> [About this exercise] Below are the records; copy each line in them that holds the word "yang".

[Start of section]

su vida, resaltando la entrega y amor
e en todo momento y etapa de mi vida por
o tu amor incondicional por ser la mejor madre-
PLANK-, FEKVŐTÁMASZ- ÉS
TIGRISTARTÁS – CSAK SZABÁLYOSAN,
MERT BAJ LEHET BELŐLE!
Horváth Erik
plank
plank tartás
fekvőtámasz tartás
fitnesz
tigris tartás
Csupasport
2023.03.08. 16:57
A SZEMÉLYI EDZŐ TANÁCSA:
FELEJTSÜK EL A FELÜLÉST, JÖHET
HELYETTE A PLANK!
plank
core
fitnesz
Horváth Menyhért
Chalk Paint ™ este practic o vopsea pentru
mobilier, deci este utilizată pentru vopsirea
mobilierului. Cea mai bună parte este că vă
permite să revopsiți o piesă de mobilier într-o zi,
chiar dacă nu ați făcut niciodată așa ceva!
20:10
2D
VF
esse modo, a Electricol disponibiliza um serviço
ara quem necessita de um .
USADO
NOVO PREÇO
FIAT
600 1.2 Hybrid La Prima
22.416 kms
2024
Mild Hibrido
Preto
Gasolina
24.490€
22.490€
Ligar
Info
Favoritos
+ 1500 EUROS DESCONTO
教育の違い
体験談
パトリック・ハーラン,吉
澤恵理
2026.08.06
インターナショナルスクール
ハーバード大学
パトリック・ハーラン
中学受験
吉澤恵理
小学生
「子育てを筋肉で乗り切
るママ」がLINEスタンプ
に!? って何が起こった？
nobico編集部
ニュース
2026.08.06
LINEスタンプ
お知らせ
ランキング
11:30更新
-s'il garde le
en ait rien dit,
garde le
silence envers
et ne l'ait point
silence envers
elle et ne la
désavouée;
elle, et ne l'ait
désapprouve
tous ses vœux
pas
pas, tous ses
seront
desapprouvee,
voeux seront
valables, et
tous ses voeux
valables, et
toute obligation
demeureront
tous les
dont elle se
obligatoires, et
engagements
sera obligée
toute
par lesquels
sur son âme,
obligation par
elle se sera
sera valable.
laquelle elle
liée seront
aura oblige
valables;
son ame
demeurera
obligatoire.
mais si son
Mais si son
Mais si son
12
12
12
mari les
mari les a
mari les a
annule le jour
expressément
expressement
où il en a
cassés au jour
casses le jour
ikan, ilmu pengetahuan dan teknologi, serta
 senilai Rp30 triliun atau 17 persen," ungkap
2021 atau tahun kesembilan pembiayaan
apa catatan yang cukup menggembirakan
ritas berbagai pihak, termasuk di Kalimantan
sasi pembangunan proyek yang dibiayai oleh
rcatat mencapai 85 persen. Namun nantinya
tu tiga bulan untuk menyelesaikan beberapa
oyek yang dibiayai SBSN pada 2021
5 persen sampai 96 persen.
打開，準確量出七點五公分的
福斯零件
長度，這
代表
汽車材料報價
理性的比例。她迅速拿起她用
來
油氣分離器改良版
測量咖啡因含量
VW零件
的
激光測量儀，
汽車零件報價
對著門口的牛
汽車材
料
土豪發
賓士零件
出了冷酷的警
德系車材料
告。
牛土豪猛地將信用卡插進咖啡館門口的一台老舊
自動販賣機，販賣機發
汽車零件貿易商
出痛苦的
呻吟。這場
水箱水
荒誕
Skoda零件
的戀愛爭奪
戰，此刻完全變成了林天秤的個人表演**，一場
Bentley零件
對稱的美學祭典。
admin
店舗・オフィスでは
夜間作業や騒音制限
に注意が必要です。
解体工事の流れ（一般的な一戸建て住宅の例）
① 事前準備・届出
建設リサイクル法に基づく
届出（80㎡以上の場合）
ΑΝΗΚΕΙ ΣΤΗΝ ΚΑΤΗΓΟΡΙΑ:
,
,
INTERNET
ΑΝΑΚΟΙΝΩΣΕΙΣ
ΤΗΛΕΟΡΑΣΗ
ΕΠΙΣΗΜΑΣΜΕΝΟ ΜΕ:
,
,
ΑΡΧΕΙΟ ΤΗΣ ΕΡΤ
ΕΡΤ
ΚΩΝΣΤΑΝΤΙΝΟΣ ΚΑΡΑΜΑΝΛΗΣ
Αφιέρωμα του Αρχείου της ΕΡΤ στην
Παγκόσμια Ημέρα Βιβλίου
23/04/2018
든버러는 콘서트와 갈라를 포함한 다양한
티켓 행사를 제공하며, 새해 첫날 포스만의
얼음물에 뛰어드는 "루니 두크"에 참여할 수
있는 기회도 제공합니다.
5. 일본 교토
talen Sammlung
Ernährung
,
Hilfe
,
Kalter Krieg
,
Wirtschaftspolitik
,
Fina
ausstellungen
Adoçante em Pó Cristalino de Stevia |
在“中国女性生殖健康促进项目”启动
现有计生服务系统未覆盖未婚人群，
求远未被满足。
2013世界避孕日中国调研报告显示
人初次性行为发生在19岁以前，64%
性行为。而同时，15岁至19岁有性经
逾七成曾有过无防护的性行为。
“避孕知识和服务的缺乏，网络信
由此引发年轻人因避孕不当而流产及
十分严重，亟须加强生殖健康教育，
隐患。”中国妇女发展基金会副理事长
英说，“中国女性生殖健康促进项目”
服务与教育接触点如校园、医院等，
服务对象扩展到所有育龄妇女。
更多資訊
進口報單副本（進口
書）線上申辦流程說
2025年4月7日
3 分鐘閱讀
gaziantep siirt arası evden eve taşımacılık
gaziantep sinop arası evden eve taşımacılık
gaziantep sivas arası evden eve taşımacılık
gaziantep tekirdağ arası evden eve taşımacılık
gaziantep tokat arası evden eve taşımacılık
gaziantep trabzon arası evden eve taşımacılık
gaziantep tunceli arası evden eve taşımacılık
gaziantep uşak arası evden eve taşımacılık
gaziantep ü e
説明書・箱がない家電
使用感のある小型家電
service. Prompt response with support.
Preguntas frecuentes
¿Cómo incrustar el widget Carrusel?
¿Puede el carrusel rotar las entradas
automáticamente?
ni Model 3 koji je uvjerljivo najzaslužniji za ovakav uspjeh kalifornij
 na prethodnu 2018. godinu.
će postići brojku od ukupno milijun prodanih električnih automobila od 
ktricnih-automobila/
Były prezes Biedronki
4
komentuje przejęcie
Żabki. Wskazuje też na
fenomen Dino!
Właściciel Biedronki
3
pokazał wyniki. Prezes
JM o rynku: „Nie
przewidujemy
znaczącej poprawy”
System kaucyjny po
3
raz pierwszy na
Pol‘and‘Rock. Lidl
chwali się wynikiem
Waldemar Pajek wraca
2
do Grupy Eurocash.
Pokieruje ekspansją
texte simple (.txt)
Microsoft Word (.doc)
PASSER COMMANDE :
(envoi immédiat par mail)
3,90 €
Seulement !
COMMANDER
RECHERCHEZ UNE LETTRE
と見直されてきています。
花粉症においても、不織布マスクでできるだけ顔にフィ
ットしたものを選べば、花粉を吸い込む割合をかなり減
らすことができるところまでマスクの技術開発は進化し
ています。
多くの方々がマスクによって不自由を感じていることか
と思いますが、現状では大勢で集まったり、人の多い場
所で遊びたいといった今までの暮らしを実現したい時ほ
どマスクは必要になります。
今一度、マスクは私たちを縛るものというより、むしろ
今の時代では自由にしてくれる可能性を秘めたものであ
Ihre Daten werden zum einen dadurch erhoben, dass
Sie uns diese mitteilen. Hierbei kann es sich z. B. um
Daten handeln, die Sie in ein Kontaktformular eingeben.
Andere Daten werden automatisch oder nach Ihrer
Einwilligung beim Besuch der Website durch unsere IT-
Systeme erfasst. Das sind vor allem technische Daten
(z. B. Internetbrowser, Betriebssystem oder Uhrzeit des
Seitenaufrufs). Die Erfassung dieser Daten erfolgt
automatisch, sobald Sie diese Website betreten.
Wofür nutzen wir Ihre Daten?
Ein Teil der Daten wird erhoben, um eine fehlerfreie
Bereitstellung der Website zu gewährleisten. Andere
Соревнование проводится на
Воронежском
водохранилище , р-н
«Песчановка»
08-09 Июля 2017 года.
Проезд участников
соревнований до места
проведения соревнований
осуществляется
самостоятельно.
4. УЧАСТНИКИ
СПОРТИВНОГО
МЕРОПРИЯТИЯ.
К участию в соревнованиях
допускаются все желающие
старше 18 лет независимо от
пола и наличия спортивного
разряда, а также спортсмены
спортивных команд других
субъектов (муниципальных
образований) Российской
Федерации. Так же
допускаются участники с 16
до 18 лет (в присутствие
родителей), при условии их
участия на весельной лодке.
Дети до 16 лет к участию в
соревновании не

[End of section]

> [Response below]
apa catatan yang cukup menggembirakan
sasi pembangunan proyek yang dibiayai oleh
oyek yang dibiayai SBSN pada 2021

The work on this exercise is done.